+++ TASK DATA +++
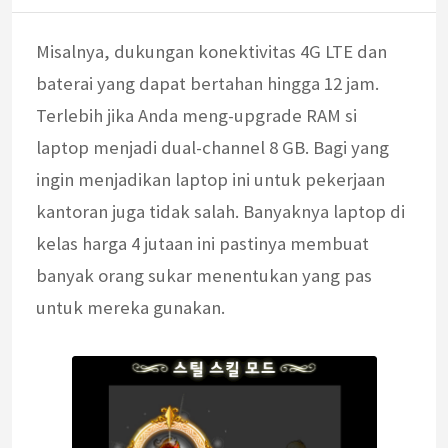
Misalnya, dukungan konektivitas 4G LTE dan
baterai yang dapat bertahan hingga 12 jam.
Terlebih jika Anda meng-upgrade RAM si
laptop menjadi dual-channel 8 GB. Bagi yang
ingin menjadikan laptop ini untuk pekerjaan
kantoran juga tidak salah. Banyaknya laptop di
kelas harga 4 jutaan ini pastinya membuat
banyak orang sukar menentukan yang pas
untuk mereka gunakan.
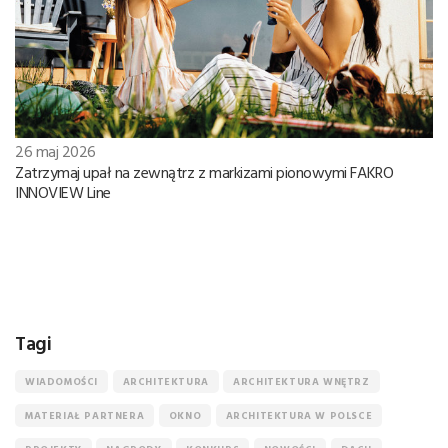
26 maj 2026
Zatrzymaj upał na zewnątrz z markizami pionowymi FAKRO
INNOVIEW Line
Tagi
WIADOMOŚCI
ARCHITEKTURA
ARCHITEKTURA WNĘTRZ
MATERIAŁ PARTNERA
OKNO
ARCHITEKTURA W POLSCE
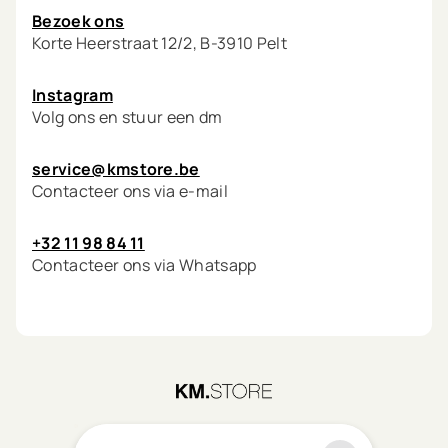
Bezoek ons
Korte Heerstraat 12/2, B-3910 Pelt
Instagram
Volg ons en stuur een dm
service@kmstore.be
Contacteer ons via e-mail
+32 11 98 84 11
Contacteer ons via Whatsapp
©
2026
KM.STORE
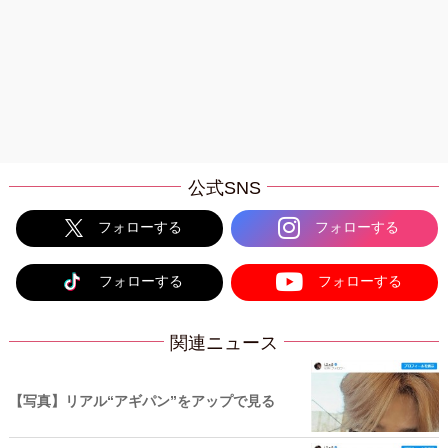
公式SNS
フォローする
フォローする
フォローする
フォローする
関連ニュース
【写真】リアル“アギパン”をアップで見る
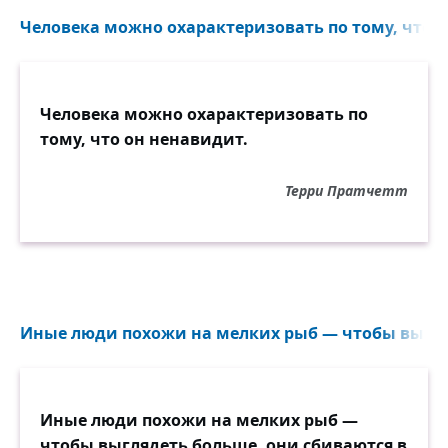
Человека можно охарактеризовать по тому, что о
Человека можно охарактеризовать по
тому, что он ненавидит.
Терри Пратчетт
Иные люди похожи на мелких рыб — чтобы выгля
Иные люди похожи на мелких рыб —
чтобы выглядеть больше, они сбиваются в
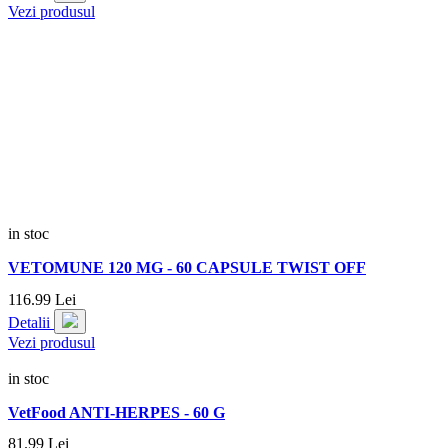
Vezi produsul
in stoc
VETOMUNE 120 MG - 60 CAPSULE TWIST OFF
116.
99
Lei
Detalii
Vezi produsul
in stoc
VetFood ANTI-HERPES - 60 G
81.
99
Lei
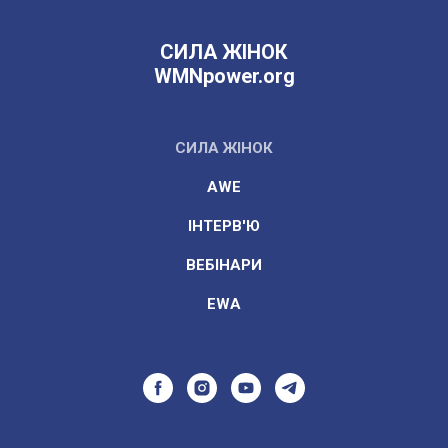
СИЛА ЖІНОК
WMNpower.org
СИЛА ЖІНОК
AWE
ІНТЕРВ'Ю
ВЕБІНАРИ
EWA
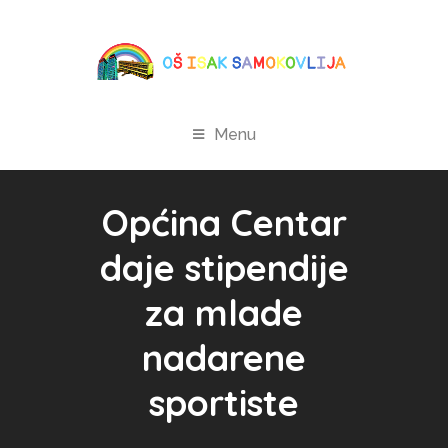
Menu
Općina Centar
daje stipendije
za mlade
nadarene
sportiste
+++
» **ABOUT THIS TASK**
Return, from the data, each line that has the word "yang" in it.

» **FINISHED TASK**
baterai yang dapat bertahan hingga 12 jam.
laptop menjadi dual-channel 8 GB. Bagi yang
banyak orang sukar menentukan yang pas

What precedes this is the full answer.